## What you need to do
Find every line in the records below that contains the string "construction", and copy each of those lines.

## Supplied records
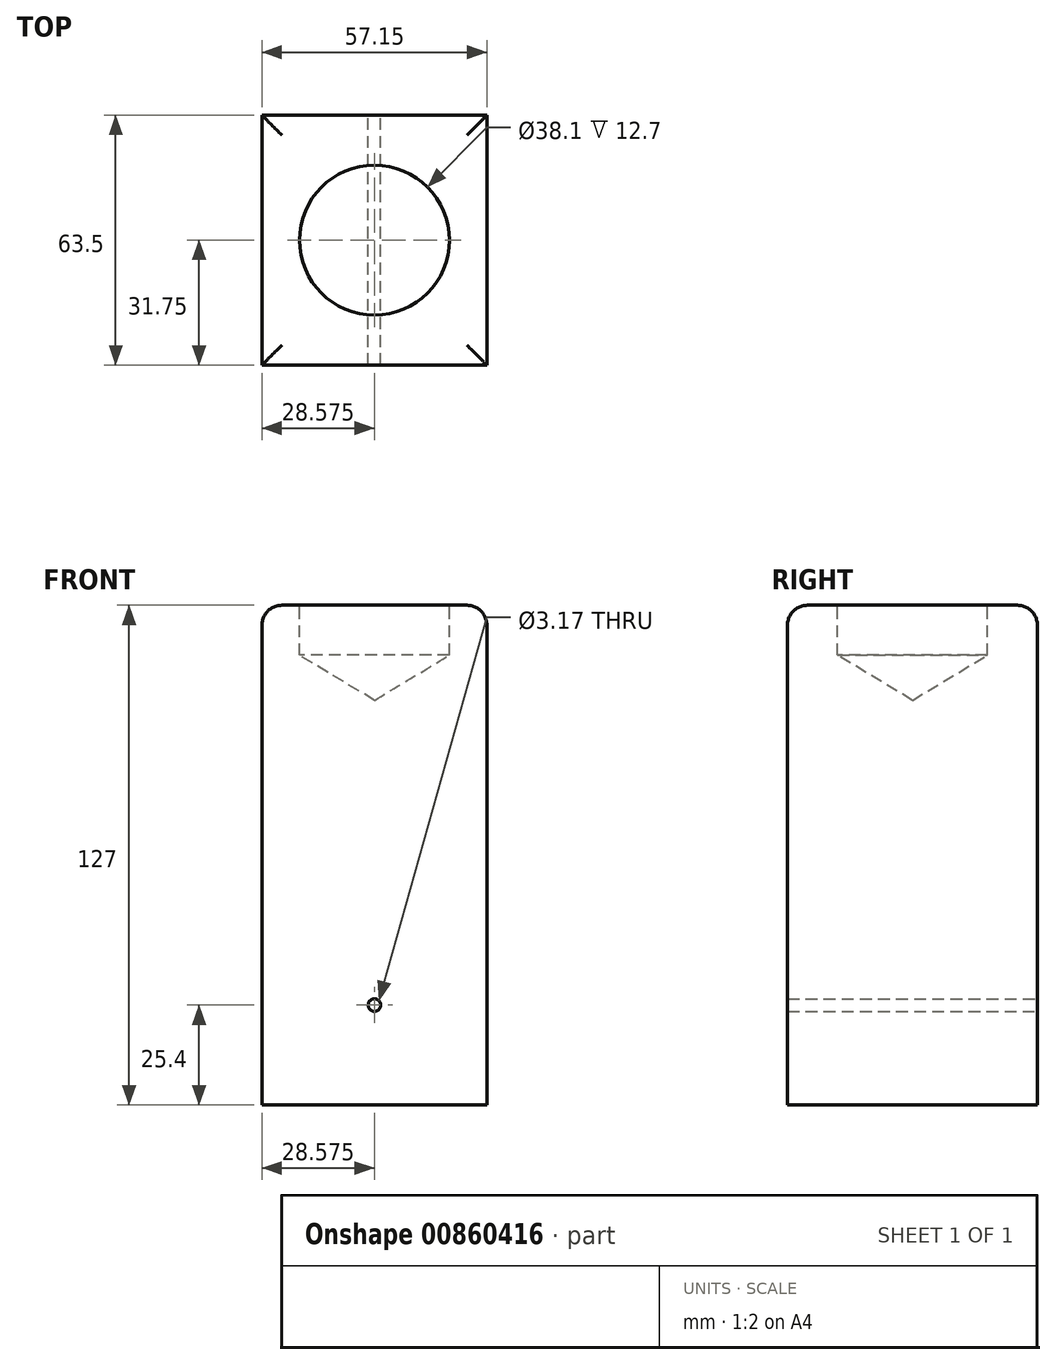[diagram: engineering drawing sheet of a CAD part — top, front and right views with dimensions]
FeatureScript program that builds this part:
annotation { "Feature Type Name" : "Feature", "Feature Type Description" : "" }
export const myFeature = defineFeature(function(context is Context, id is Id, definition is map)
    precondition{}
    {
        {
            var Q0;
            Q0=qCreatedBy(makeId("Top.planeOp"),FACE);
            var sketch = newSketch(context, id + "F0", { "sketchPlane" : qUnion([Q0])});
            skLineSegment(sketch, "E0.bottom", {"start": v(0, 0) * mm, "end": v(57.15, 0) * mm});
            skLineSegment(sketch, "E0.top", {"start": v(0, -63.5) * mm, "end": v(57.15, -63.5) * mm});
            skLineSegment(sketch, "E0.left", {"start": v(0, 0) * mm, "end": v(0, -63.5) * mm});
            skLineSegment(sketch, "E0.right", {"start": v(57.15, 0) * mm, "end": v(57.15, -63.5) * mm});
            skSolve(sketch);
        }
        {
            var Q0;
            Q0=makeQuery(id+"F0.imprint","IMPRINT",FACE,{"disambiguationData":[TD([[makeQuery(id+"F0.imprint","IMPRINT",EDGE,{"derivedFrom":sQuery(id+"F0.wireOp",EDGE,"E0.bottom")}),-1.0]])]});
            extrude(context, id + "F1", {"entities" : qUnion([Q0]), "depth" : 127 * mm, "offsetDistance" : 25.4 * mm});
        }
        {
            var Q0;
            Q0=makeQuery(id+"F1.opExtrude","CAP_FACE",FACE,{"disambiguationData":[OSD([sQuery(id+"F0.wireOp",EDGE,"E0.bottom"),sQuery(id+"F0.wireOp",EDGE,"E0.top"),sQuery(id+"F0.wireOp",EDGE,"E0.left"),sQuery(id+"F0.wireOp",EDGE,"E0.right")])],"isStart":false});
            var sketch = newSketch(context, id + "F2", { "sketchPlane" : qUnion([Q0])});
            skLineSegment(sketch, "E1", {"start": v(28.58, 0) * mm, "end": v(28.58, -63.5) * mm, "construction": true});
            skLineSegment(sketch, "E2", {"start": v(0, -31.75) * mm, "end": v(57.15, -31.75) * mm, "construction": true});
            skPoint(sketch, "E3", {"position": v(28.58, -31.75) * mm});
            skSolve(sketch);
        }
        {
            var Q0;
            Q0=sQuery(id+"F2.wireOp",VERTEX,"E3");
            var Q1;
            Q1=makeQuery(id+"F1.opExtrude","SWEPT_BODY",BODY,{"disambiguationData":[OSD([sQuery(id+"F0.wireOp",EDGE,"E0.bottom"),sQuery(id+"F0.wireOp",EDGE,"E0.top"),sQuery(id+"F0.wireOp",EDGE,"E0.left"),sQuery(id+"F0.wireOp",EDGE,"E0.right")])]});
            hole(context, id + "F3", {"style" : HoleStyle.SIMPLE, "endStyle" : HoleEndStyle.BLIND, "holeDiameter" : 38.1 * mm, "majorDiameter" : 6.35 * mm, "holeDepth" : 12.7 * mm, "isTappedThrough" : true, "tappedDepth" : 12.7 * mm, "tapClearance" : 3, "locations" : qUnion([Q0]), "scope" : qUnion([Q1])});
        }
        {
            var Q0;
            Q0=makeQuery(id+"F1.opExtrude","CAP_EDGE",EDGE,{"disambiguationData":[OSD([sQuery(id+"F0.wireOp",EDGE,"E0.right")])],"isStart":false});
            var Q1;
            Q1=makeQuery(id+"F1.opExtrude","CAP_EDGE",EDGE,{"disambiguationData":[OSD([sQuery(id+"F0.wireOp",EDGE,"E0.bottom")])],"isStart":false});
            var Q2;
            Q2=makeQuery(id+"F1.opExtrude","CAP_EDGE",EDGE,{"disambiguationData":[OSD([sQuery(id+"F0.wireOp",EDGE,"E0.left")])],"isStart":false});
            var Q3;
            Q3=makeQuery(id+"F1.opExtrude","CAP_EDGE",EDGE,{"disambiguationData":[OSD([sQuery(id+"F0.wireOp",EDGE,"E0.top")])],"isStart":false});
            fillet(context, id + "F4", {"entities" : qUnion([Q0, Q1, Q2, Q3]), "radius" : 5.08 * mm, "tangentPropagation" : true, "allowEdgeOverflow" : false});
        }
        {
            var Q0;
            Q0=makeQuery(id+"F1.opExtrude","SWEPT_FACE",FACE,{"disambiguationData":[OSD([sQuery(id+"F0.wireOp",EDGE,"E0.bottom")])]});
            var sketch = newSketch(context, id + "F5", { "sketchPlane" : qUnion([Q0])});
            skPoint(sketch, "E4", {"position": v(-28.58, 25.4) * mm});
            skSolve(sketch);
        }
        {
            var Q0;
            Q0=sQuery(id+"F5.wireOp",VERTEX,"E4");
            var Q1;
            Q1=makeQuery(id+"F1.opExtrude","SWEPT_BODY",BODY,{"disambiguationData":[OSD([sQuery(id+"F0.wireOp",EDGE,"E0.bottom"),sQuery(id+"F0.wireOp",EDGE,"E0.top"),sQuery(id+"F0.wireOp",EDGE,"E0.left"),sQuery(id+"F0.wireOp",EDGE,"E0.right")])]});
            hole(context, id + "F6", {"style" : HoleStyle.SIMPLE, "endStyle" : HoleEndStyle.THROUGH, "holeDiameter" : 3.17 * mm, "majorDiameter" : 6.35 * mm, "isTappedThrough" : true, "tappedDepth" : 12.7 * mm, "tapClearance" : 3, "locations" : qUnion([Q0]), "scope" : qUnion([Q1])});
        }
    });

## Output below
            skLineSegment(sketch, "E1", {"start": v(28.58, 0) * mm, "end": v(28.58, -63.5) * mm, "construction": true});
            skLineSegment(sketch, "E2", {"start": v(0, -31.75) * mm, "end": v(57.15, -31.75) * mm, "construction": true});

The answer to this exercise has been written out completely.